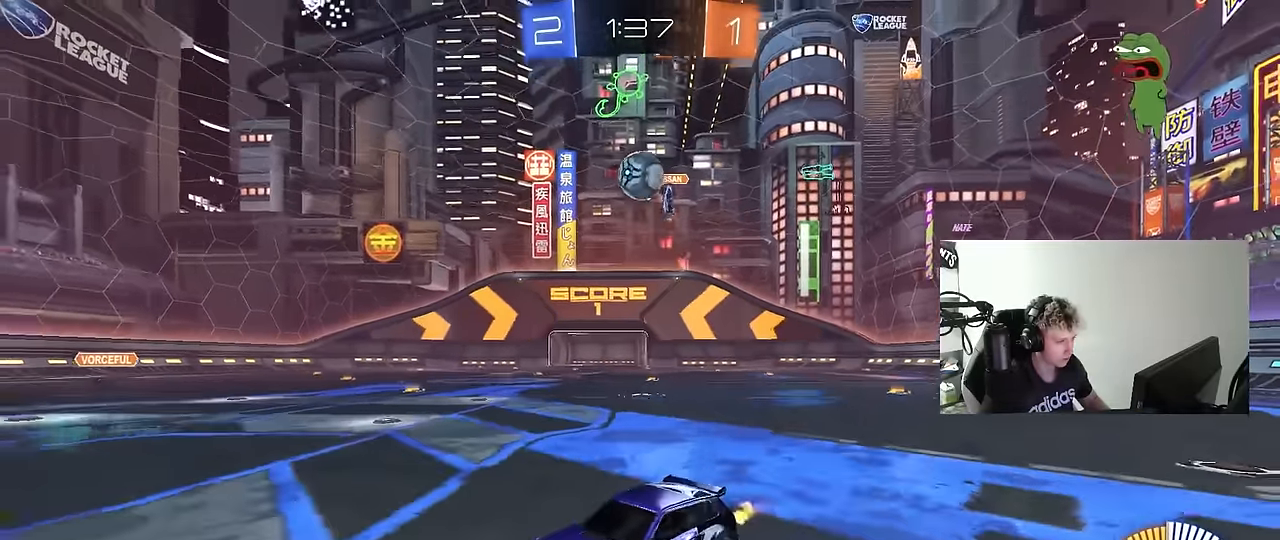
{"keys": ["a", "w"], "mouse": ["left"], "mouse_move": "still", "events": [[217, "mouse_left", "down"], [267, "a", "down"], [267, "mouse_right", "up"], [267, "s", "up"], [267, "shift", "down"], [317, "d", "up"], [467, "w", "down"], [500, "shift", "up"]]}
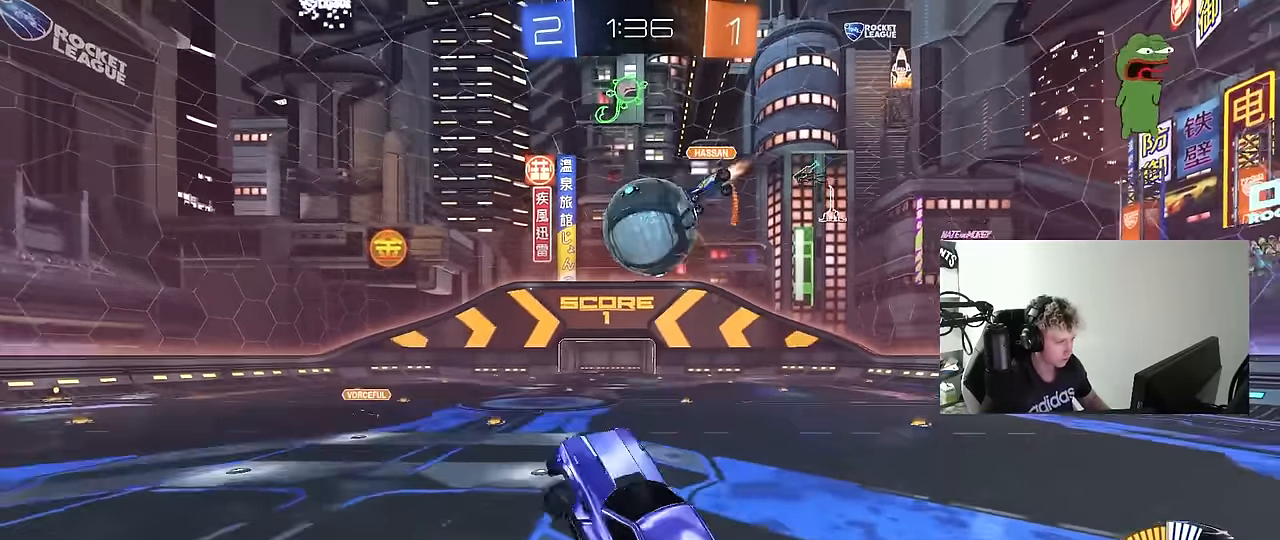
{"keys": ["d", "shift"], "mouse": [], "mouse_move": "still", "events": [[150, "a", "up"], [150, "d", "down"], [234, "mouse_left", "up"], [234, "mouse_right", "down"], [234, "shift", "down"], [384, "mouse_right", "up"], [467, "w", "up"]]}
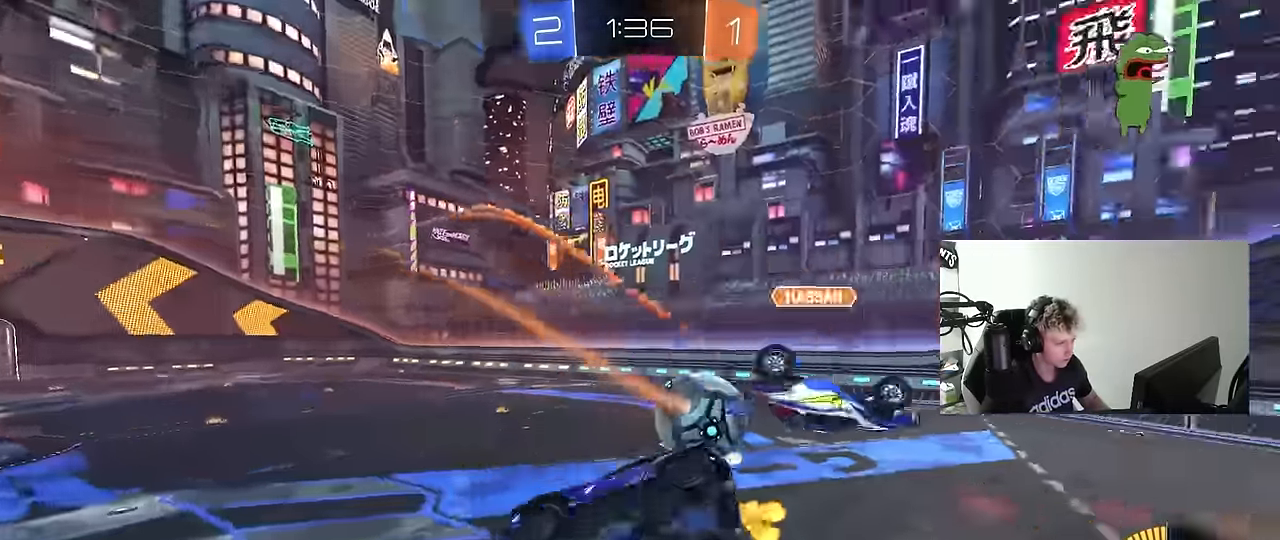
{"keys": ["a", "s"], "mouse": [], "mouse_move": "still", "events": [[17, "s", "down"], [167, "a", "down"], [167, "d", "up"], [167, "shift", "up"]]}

= = = = =

_WHAT YOU ARE ASKED TO DO_. Output each line above exactly as it stands, omitting the pictures.

_RESPONSE_.
{"keys": ["a", "w"], "mouse": ["left"], "mouse_move": "still", "events": [[217, "mouse_left", "down"], [267, "a", "down"], [267, "mouse_right", "up"], [267, "s", "up"], [267, "shift", "down"], [317, "d", "up"], [467, "w", "down"], [500, "shift", "up"]]}
{"keys": ["d", "shift"], "mouse": [], "mouse_move": "still", "events": [[150, "a", "up"], [150, "d", "down"], [234, "mouse_left", "up"], [234, "mouse_right", "down"], [234, "shift", "down"], [384, "mouse_right", "up"], [467, "w", "up"]]}
{"keys": ["a", "s"], "mouse": [], "mouse_move": "still", "events": [[17, "s", "down"], [167, "a", "down"], [167, "d", "up"], [167, "shift", "up"]]}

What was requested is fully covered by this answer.